Pasangan Selingkuh PNS dan Honorer Diduga Mesum Digerebek Warga

RP, 34 tahun, seorang PNS Kebupaten Mojokerto yang digerebek suaminya saat berduaan dengan rekan kerjanya, IM, 40 tahun, di sebuah rumah kosong di kawasan Sooko telah selesai menjalani sidang kode etik.

Ibu dua anak ini mengaku menyesali perbuatannya dengan pria idaman lain (PIL) tersebut.

Sekretaris Daerah Kabupaten Mojokerto, Teguh Gunarko, menyatakan bahwa sidang kode etik telah dilakukan pada Rabu (17/7/2024).

“Secara umum, RP juga membenarkan berita acara yang telah ditandatangani Inspektorat.
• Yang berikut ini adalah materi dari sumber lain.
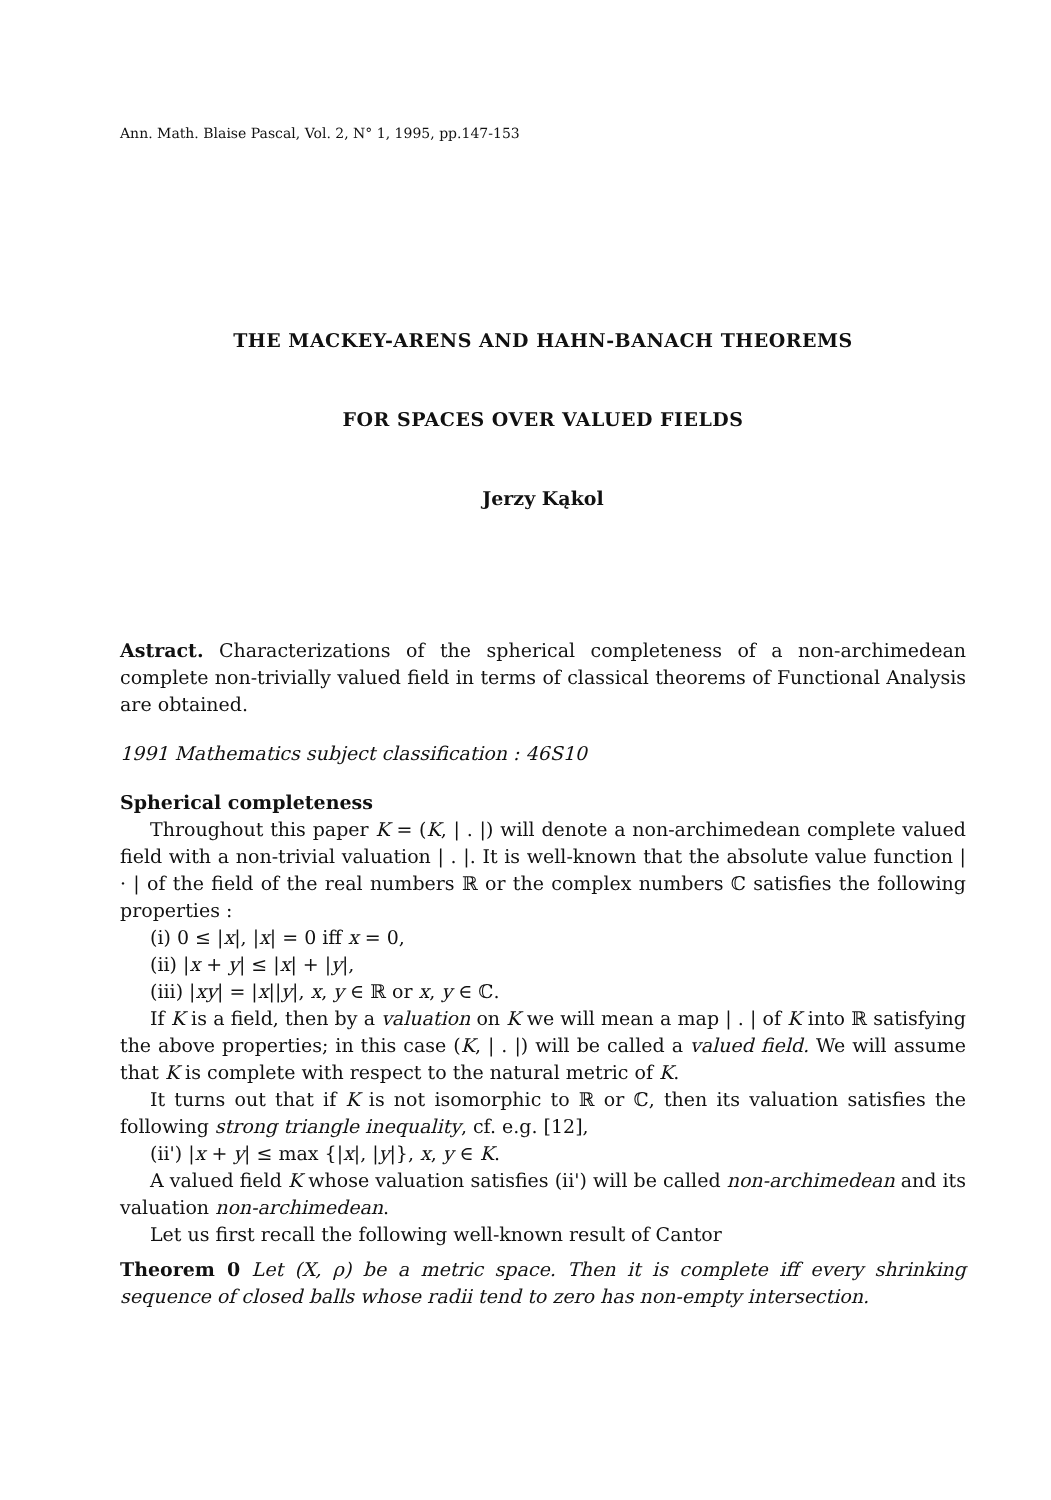Ann. Math. Blaise Pascal, Vol. 2, N° 1, 1995, pp.147-153
THE MACKEY-ARENS AND HAHN-BANACH THEOREMS
FOR SPACES OVER VALUED FIELDS
Jerzy Kąkol
Astract. Characterizations of the spherical completeness of a non-archimedean complete non-trivially valued field in terms of classical theorems of Functional Analysis are obtained.
1991 Mathematics subject classification : 46S10
Spherical completeness
Throughout this paper K = (K, | . |) will denote a non-archimedean complete valued field with a non-trivial valuation | . |. It is well-known that the absolute value function | · | of the field of the real numbers ℝ or the complex numbers ℂ satisfies the following properties :
(i) 0 ≤ |x|, |x| = 0 iff x = 0,
(ii) |x + y| ≤ |x| + |y|,
(iii) |xy| = |x||y|, x, y ∈ ℝ or x, y ∈ ℂ.
If K is a field, then by a valuation on K we will mean a map | . | of K into ℝ satisfying the above properties; in this case (K, | . |) will be called a valued field. We will assume that K is complete with respect to the natural metric of K.
It turns out that if K is not isomorphic to ℝ or ℂ, then its valuation satisfies the following strong triangle inequality, cf. e.g. [12],
(ii') |x + y| ≤ max {|x|, |y|}, x, y ∈ K.
A valued field K whose valuation satisfies (ii') will be called non-archimedean and its valuation non-archimedean.
Let us first recall the following well-known result of Cantor
Theorem 0 Let (X, ρ) be a metric space. Then it is complete iff every shrinking sequence of closed balls whose radii tend to zero has non-empty intersection.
Ia juga menyesali perbuatannya,” ujarnya.

Majelis kode etik menilai RP melanggar Perbup Nomor 68 Tahun 2019 tentang Kode Etik ASN Pemkab Mojokerto, khususnya Pasal 8 huruf h yang menyatakan bahwa ASN harus menjaga keutuhan rumah tangga dan tidak melakukan perbuatan tercela atau tidak bermoral.

PNS yang baru berdinas selama empat tahun ini terbukti melanggar kode etik dan dikenakan sanksi moral sesuai dengan pasal 17 ayat 2.

Sanksi tersebut termasuk permohonan maaf secara lisan, permohonan maaf secara tertulis, dan pernyataan penyesalan.

Selain sanksi moral, RP juga akan dikenakan sanksi disiplin sesuai PP 94 tahun 2021 tentang disiplin PNS.

Badan Kepegawaian dan Pengembangan Sumber Daya Manusia (BKPSDM) akan membentuk Tim Pemeriksa Disiplin Ad Hoc, yang ditargetkan terbentuk paling lambat minggu depan, dan akan segera melakukan pemeriksaan disiplin terhadap RP atas pelanggaran disiplinnya.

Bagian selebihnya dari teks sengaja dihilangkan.